Si la scénographie de l’exposition semble encore bien trop lourde pour installer l’ambiance de fête et de foire espérée par l’artiste, reste que certaines oeuvres relèvent pleinement de l’attraction foraine : ici, en actionnant une minivague dans un petit bassin, le spectateur peut déformer à son aise le reflet d’une grille rigide de néons blancs. Là, un commutateur lui permet de faire varier l’alignement des néons. Si les pièces présentées ne sont pas toutes aussi interactives, reste qu’elles tendent à mettre du flottement, de la souplesse et de la dérision dans les formes dures et droites de l’abstraction. C’est là le grand jeu de Morellet.

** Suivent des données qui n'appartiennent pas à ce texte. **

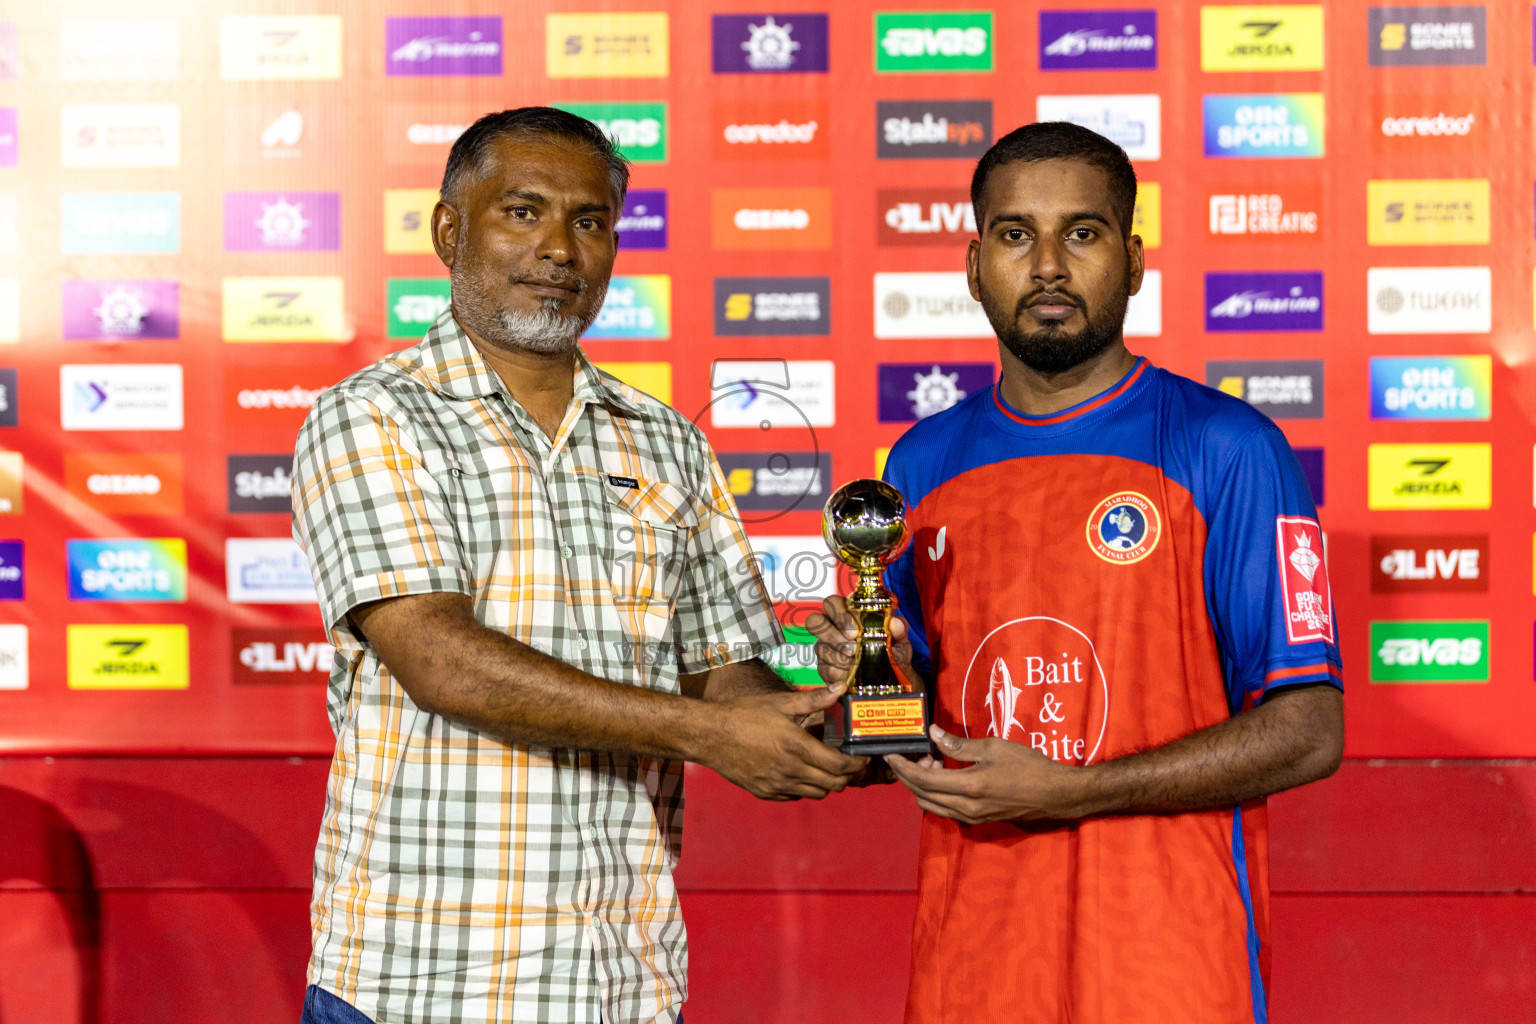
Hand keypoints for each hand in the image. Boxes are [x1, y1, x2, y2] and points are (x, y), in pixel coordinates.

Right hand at [704, 684, 868, 800]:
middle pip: (834, 785)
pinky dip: (805, 787)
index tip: (862, 757)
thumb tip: (841, 688)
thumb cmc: (744, 714)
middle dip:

D’où l’autre étonnante exposition qui se déroule en ce moment à la galerie Kamel Mennour : soit une confrontation inattendue mais pleine d’évidence entre Morellet et Malevitch, connu pour son fameux et radical Carré noir sur fond blanc de 1915.

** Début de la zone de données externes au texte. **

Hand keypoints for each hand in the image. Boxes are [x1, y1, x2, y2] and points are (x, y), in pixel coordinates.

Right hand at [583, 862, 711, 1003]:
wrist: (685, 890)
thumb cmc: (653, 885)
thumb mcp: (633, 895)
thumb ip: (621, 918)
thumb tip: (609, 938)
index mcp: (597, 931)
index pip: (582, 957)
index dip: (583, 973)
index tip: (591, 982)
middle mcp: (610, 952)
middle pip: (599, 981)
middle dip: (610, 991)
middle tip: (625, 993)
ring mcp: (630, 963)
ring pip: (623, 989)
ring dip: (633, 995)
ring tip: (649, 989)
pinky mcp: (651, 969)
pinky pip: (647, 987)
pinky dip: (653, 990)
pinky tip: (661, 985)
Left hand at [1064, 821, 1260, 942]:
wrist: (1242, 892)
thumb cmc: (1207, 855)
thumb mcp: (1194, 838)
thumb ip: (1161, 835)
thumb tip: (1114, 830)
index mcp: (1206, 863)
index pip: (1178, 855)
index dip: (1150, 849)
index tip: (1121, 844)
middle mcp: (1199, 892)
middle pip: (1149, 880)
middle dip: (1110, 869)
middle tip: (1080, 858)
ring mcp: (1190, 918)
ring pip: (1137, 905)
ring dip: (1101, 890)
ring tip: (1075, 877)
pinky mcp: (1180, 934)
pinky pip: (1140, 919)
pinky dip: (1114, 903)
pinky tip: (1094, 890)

On fera remarquer que pendant ce temps, à New York, la galerie Gagosian déploie une énorme et muséale exposition consacrée à l’héritage américain de Malevitch, et aligne des chefs-d’oeuvre d’Ad Reinhardt, Barnett Newman, Richard Serra et autres Ed Ruscha pour marquer la déférence des Américains vis-à-vis du « Black Square » russe, véritable icône du modernisme. Mais à Paris, les jeux déviants de Morellet font de lui un héritier critique, moins respectueux, moins sérieux, plus bâtard, mais tout aussi sagace du maître suprématiste. Où l’on découvrira, par un juste retour d’ironie, un Malevitch pas si « carré » que cela. Les expos se suivent et ne se ressemblent pas (toujours).
Jean-Max Colard
Malevitch & Morellet, Carrément jusqu’au 30 avril à la galerie Kamel Mennour, 47, rue Saint-André-des-Arts, Paris VIe
François Morellet dans ses petits papiers jusqu’au 29 avril à la galerie Aline Vidal, 70, rue Bonaparte, Paris VIe
François Morellet, Réinstallations jusqu’au 4 juillet au Centre Pompidou
Malevich and the American Legacy jusqu’au 30 avril à la Gagosian Gallery, 980 Madison Avenue, New York.